Excellente citation d’Orwell, à laquelle j’ajouterai pour la parfaire, celle de Rousseau : "La plus aveugle obéissance est la seule vertu qui reste aux esclaves."
Quand ce genre de livre paraît, les cannibales doivent bien rire autour de la piscine, entourés d’une armée de salopes, de cocktails et de petits fours. Les cannibales ont l’argent, les avocats, et la protection. Ils sont à l’abri de tout, en parfaite sécurité. Cannibales ils sont, cannibales ils resteront, car le système le leur permet, le monde le leur permet. On nous raconte toutes les horreurs qu’ils provoquent, on s’indigne, oh là là, mais c’est pas normal tout ça, et puis on s’en va faire ses courses. C’est comme si on voyait un pauvre type se faire battre par la fenêtre, et qu’on se disait oh là là, ce qu’il prend ! avant de refermer les volets sans rien faire d’autre. Les cannibales savent qu’on sait tout ça, et constatent que malgré tout personne ne bouge. Ils n’ont pas fini de mettre en pièce l’humanité et de causer la ruine. C’est le système libéral qui le permet, c’est comme ça. Et je me sens impuissant face à ça.
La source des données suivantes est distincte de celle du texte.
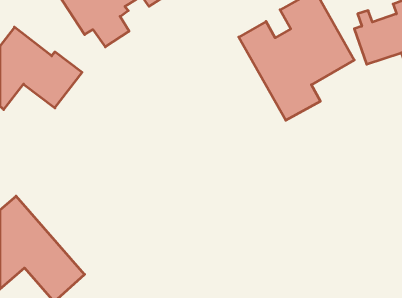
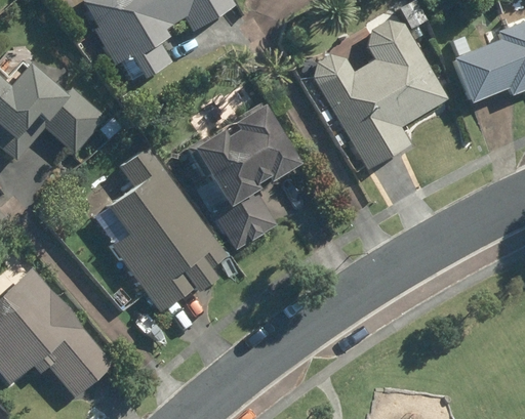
building: none -> [181,102,294,251]
building: none -> [93,145,229,310]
Quand vous pigerez que sa spécialité (que je déplore aussi parfois) est une réponse à la spécialité d’en face, spécialité dominante et terroriste, qui consiste à jeter l’anathème sur quiconque s’oppose au système en le traitant très gravement de nazi ou d’antisémite, sans mesurer un seul instant à quel point cette putain d’accusation au potentiel dangereux peut contenir d’hystérie et d’irrationalité, vous pourrez enfin tirer la chasse sur l’énorme étron qui bouche le tuyaux de votre compréhension empuantie des choses.